PROMPT A
Retype the part of the schema evolution article between "At its simplest, compatibility" and "by older code.", inclusive.
PROMPT B
According to the schema evolution article, which two interfaces can be used to consume Avro data in Kafka?

GIVEN TEXT
--- START ---

Sensible Schema Evolution


Schema evolution is a critical part of building a system with Kafka, but it's often overlooked. Lately I've been thinking a lot about best practices to facilitate our development with Kafka—this article is the result of all of that.

Compatibility

At its simplest, compatibility is two things being able to work together. We often separate types of compatibility based on time—backwards compatibility is when newer code can read data that was written by older code.

This means as we change our consumer applications they're still able to read data written months ago. Because we have things like compacted topics and long time retention, our consumer applications must be backwards compatible.

Forwards compatibility, on the other hand, is when older code can read data that was written by newer code [1]. This means we can edit our producer applications and have older consumers still functioning seamlessly. This is important for building new features.

While this is a useful distinction, in most Kafka systems, we need it to be both kinds of compatible. We need to build new features and have consumer applications that will continue to work with long-lived data.

Maintaining Compatibility in Practice

If you guys recall, there are two interfaces we can use to consume Avro data in Kafka—SpecificRecord and GenericRecord. When we use SpecificRecord, Avro does something interesting. It deserializes the message using the schema it was written with (as always), but during that process it resolves the record to the schema specified in our generated class. (You can read more about how this works in my last article).

--- END ---

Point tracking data
--- START ---

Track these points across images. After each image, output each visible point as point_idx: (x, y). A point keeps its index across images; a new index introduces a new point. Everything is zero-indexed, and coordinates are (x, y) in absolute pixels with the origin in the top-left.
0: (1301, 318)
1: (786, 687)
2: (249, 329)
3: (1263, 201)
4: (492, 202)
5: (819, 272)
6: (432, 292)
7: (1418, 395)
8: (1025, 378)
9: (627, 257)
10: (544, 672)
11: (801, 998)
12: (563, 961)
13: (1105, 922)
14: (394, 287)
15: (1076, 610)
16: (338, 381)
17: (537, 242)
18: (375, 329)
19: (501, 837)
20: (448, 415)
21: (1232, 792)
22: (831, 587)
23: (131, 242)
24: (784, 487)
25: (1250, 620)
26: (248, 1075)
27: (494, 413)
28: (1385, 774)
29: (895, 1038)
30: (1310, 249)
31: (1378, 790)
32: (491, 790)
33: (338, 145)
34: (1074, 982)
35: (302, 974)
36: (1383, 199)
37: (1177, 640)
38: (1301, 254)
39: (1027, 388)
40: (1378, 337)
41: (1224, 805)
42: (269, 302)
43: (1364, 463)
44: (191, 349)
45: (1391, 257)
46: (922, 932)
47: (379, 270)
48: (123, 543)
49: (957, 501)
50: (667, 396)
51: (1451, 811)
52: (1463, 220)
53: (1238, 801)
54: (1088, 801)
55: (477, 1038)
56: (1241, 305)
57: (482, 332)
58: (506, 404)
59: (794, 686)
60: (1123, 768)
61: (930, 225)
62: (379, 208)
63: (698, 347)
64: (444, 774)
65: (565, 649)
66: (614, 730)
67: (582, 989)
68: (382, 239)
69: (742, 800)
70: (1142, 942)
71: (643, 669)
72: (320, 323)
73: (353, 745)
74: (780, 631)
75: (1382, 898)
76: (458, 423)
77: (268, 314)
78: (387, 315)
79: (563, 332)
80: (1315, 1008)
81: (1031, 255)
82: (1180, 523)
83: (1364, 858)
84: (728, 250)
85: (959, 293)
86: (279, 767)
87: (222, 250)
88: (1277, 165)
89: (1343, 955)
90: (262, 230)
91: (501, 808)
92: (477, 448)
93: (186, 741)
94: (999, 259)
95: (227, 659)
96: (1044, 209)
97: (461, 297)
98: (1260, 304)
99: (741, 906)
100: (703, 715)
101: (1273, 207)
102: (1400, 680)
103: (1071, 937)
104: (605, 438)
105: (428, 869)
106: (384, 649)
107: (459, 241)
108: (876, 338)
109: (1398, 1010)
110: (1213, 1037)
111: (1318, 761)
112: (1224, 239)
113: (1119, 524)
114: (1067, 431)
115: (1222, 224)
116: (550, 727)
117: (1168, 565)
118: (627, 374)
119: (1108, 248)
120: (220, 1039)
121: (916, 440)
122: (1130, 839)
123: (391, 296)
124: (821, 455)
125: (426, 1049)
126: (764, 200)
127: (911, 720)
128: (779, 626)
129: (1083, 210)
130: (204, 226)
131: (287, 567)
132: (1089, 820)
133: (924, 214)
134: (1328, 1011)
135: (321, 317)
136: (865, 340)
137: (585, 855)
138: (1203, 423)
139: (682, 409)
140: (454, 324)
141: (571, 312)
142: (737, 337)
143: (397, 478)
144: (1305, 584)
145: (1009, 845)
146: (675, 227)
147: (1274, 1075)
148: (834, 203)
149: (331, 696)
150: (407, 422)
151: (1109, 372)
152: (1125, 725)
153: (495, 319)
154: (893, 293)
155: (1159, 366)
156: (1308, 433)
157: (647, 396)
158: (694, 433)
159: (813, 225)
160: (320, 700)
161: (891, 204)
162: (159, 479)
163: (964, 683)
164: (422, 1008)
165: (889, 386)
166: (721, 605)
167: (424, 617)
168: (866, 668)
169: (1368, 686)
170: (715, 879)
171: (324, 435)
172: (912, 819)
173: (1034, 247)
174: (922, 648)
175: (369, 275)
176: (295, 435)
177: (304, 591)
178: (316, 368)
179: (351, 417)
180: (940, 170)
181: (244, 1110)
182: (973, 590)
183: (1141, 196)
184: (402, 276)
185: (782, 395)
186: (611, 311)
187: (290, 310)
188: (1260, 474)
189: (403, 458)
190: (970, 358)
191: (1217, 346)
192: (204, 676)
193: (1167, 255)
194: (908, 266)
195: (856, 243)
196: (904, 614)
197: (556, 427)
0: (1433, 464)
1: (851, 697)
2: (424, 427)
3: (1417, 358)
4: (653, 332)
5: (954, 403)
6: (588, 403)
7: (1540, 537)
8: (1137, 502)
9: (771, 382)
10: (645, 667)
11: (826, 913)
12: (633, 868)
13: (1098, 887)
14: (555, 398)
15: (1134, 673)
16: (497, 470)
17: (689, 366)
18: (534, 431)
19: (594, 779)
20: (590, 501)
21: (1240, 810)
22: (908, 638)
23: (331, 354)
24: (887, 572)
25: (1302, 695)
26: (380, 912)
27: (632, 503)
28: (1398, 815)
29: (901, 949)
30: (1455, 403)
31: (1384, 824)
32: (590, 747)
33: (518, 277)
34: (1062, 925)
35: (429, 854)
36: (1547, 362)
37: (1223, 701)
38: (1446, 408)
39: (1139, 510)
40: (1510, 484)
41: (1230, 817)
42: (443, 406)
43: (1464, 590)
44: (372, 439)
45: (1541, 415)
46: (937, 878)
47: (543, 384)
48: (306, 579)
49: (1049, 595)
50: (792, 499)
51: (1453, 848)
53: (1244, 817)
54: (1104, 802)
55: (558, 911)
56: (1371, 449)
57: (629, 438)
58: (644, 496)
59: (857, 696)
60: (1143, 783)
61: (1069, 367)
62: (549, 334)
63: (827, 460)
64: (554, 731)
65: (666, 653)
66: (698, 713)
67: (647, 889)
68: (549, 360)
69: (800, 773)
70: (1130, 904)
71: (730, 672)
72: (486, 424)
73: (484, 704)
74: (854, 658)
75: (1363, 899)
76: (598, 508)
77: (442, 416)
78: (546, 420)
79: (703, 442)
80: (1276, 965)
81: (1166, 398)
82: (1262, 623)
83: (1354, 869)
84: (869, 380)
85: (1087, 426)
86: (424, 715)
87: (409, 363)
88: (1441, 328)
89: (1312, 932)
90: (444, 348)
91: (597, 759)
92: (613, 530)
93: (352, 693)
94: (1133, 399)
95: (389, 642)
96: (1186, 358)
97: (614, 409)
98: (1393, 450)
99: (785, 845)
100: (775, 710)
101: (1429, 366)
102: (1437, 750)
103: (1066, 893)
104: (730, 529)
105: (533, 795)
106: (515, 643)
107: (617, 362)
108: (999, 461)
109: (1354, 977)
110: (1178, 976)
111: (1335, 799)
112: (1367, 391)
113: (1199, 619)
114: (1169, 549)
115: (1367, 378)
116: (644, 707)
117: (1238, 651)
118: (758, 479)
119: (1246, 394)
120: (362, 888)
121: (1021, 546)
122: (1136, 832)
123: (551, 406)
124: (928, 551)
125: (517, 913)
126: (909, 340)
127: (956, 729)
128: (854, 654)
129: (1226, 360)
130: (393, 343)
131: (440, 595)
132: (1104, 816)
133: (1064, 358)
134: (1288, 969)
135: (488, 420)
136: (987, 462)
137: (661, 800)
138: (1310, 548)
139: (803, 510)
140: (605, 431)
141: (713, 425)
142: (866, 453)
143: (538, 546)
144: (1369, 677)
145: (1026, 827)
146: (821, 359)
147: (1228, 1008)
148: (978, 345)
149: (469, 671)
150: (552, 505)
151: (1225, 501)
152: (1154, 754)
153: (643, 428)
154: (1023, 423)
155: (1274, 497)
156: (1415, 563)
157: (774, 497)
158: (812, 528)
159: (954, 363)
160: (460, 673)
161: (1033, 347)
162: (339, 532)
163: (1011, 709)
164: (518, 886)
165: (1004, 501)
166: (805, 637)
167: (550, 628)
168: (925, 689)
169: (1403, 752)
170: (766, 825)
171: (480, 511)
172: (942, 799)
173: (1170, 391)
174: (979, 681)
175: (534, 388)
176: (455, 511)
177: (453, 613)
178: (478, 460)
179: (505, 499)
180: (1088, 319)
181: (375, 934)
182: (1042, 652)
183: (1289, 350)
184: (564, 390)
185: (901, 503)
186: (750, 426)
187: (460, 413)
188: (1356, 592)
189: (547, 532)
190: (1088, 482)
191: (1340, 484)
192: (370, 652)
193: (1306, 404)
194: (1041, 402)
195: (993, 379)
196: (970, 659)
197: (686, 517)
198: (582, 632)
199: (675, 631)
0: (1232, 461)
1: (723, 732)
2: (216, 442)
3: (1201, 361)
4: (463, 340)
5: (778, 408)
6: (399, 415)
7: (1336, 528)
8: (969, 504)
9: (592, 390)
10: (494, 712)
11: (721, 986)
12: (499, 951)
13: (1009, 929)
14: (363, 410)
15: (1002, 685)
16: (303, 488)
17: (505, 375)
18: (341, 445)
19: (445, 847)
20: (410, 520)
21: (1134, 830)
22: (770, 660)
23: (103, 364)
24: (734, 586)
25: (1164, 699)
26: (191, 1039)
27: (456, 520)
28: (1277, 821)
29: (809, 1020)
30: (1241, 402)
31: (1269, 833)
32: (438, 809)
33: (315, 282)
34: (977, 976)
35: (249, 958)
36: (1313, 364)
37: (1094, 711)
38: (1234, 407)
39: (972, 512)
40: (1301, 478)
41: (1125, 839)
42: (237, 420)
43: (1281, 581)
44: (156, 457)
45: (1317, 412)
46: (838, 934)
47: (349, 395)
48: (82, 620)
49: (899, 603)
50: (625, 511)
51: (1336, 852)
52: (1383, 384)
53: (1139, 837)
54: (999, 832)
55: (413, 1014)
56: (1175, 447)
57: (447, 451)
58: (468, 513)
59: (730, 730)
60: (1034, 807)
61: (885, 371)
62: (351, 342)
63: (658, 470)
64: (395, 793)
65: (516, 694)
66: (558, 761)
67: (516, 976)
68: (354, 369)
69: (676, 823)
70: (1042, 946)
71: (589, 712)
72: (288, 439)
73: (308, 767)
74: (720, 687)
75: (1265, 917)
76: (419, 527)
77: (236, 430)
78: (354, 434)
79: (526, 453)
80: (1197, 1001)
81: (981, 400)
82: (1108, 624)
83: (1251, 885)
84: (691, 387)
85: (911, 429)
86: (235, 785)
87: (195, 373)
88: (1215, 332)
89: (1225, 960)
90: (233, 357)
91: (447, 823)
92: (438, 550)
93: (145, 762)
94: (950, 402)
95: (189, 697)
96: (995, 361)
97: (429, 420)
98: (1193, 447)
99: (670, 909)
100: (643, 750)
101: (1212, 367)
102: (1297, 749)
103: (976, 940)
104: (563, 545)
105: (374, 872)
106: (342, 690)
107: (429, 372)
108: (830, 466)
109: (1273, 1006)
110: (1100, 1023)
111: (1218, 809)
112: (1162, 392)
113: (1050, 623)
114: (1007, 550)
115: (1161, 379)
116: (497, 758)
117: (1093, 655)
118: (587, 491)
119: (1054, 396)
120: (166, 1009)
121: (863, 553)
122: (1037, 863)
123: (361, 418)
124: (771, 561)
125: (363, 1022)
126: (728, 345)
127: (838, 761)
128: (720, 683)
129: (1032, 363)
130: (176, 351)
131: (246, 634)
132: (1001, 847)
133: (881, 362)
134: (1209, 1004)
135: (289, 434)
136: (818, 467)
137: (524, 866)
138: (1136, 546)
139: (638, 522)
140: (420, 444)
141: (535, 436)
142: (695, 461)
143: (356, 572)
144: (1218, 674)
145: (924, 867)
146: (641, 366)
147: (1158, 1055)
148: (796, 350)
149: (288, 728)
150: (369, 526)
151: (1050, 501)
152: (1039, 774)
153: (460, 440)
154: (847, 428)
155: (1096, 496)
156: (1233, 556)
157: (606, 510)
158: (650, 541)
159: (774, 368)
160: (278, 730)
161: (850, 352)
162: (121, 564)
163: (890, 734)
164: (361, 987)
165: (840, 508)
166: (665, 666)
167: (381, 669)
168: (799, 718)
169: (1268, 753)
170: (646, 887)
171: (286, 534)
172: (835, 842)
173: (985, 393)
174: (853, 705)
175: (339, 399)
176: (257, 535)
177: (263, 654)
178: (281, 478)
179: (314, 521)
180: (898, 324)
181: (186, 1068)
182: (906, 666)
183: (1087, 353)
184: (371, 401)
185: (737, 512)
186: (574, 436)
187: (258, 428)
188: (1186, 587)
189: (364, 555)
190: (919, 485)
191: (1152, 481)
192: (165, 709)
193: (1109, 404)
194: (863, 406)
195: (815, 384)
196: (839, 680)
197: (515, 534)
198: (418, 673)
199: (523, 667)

--- END ---

YOUR SOLUTION A
At its simplest, compatibility is two things being able to work together. We often separate types of compatibility based on time—backwards compatibility is when newer code can read data that was written by older code.

YOUR SOLUTION B
SpecificRecord and GenericRecord.